Restoring languages will help right past wrongs

18 June 2021

Appears in: Archdiocesan News

Michael Swan
Canadian Catholic News

When news of the 215 unmarked graves at the former Kamloops Residential School landed in Edmonton, an elder in the Sacred Heart Church of the First Peoples wanted to put out a statement in Cree. The problem is that survivors of the residential school system lost their language when they were children in the schools.

So the Edmonton elder turned to Sacred Heart pastor and Oblate missionary Rev. Susai Jesu to translate the statement from English.

Father Jesu is from India, where he spoke the tribal languages of the sub-continent. When he got to Canada, the Oblates of Mary Immaculate gave him a year to concentrate on learning Cree. It’s a humbling and delicate thing for him now to be asked to help his parishioners express themselves in their own language. He gave it his best shot but asked the elder who brought him the request to check it with Cree elders who may speak other dialects.

Since leaving the Pelican Narrows and Sandy Bay communities 700 kilometres north of Regina, Sask., to become pastor of Sacred Heart more than a year ago, Jesu has placed as much emphasis and energy as he can on language-centred programming at the parish. There is regular recitation of the rosary in Cree, plus Cree and Dene language courses at the parish tied in with study of Indigenous spirituality.

“An action plan is emphasizing and putting effort into language and teachings,” Jesu said. “That, at least in my heart, I have taken seriously since coming here.”

Could Catholics across Canada offer help to Indigenous communities fighting to retain their languages?

“For me, the bigger question would be how could we fund it,” Jesu said.

“Reparations could be language learning,” said emeritus Archbishop of Keewatin-Le Pas Sylvain Lavoie. “That could be as good a place to start as any. Helping people find their buried children is one, but also help learning their language.”

Lavoie spent two years trying to learn Cree but starting in his 60s and balancing his duties as a bishop, he found it difficult. But he recognizes how deeply connected language and culture are. Reversing the effects of what the Truth and Reconciliation Commission called a “cultural genocide” will require repairing the damage done to Indigenous languages.

From funding language immersion programs to setting up university chairs for Indigenous linguists, there’s no shortage of ways Canadian Catholics might serve Indigenous communities trying to recover their language, Lavoie said.

Cree language guide and former Oblate missionary Steve Andreas, who has designed and taught courses in Cree at Blue Quills University, recently proposed a $200,000 video and audio media project in support of Cree language and culture.

“Governments and sadly to say bishops (some I have asked in the past) and religious congregations who worked for generations in residential schools (some I have asked in the past as well) ‘like the ideas’ but don’t always connect the dots,” Andreas said in an e-mail.
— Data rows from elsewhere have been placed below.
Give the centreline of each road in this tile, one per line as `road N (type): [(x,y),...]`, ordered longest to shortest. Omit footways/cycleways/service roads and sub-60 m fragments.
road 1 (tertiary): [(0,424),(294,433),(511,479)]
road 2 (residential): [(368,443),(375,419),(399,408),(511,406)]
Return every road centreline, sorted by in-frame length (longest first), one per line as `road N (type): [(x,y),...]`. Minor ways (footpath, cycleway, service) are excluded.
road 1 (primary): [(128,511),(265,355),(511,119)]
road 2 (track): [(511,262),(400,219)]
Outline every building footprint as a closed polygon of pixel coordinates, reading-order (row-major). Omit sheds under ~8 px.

Andreas cautioned against a piecemeal approach that would simply add language recovery to an atonement checklist for Canadians.

“Having respect is of utmost importance as a beginning step for the Catholic Church,” he said.
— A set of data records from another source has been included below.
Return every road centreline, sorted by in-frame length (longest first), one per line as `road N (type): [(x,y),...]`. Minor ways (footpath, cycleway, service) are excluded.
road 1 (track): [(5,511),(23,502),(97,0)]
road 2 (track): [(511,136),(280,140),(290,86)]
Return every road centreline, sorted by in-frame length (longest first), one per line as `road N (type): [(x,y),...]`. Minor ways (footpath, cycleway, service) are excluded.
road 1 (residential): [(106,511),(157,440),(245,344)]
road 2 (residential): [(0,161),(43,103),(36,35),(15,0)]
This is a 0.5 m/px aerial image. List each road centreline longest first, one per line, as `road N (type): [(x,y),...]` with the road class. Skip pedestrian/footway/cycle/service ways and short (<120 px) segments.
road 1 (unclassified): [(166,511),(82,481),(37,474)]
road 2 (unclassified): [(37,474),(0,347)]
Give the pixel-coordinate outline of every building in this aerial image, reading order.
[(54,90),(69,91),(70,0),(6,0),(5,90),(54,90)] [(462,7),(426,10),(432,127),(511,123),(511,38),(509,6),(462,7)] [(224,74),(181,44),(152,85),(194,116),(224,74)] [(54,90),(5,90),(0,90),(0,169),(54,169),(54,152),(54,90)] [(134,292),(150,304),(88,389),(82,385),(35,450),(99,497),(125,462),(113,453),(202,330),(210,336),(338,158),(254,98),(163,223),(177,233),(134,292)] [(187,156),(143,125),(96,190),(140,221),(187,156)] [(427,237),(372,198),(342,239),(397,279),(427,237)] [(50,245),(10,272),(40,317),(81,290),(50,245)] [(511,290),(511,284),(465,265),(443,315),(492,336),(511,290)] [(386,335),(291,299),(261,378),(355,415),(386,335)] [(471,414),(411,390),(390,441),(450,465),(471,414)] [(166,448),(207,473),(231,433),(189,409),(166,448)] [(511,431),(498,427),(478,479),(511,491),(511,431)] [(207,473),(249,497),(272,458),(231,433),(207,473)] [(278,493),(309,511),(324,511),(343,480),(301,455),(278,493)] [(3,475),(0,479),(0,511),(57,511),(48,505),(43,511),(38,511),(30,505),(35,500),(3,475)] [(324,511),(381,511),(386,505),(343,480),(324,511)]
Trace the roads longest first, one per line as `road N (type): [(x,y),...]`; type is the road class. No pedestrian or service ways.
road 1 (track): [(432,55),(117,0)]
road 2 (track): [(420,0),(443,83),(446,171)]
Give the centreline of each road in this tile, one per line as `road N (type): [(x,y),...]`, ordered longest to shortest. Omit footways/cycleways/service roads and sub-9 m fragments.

Land, culture, the environment and language are all of a piece for most Indigenous people.

“Certainly the revitalization of Indigenous languages is important, but it has to be seen in the context of what language really means,” Andreas said. “It is not an isolated topic. It is interconnected with everything that is sacred and profound… The language of a nation is not something in isolation. It connects and carries the ancient ancestral knowledges, carries the ceremonial knowledge, it is spiritual and deeply tied to culture and identity. It is sacred because it comes from the sacred.”

For reconciliation plans to be taken seriously, the Church will have to be engaged in a range of issues, said Andreas.

“How about the Catholic Church especially using their moral authority for putting pressure on governments to honour the treaty right to education and to stand in solidarity, supporting the initiative of original, sovereign nations of this land to receiving the funding to create unique, Indigenous-led immersion educational centres… without having to be under the authority of the Catholic Church,” Andreas said.

Canadian Catholics don’t have time for endless agonizing over how and when to address the residential school history, said Andreas.

“Now is the time to embrace this opportunity to make amends,” he said. “Restitution is necessary, not merely sympathies and apologies. We must make things right — right the wrongs. That’s how good relationships are built and restored.”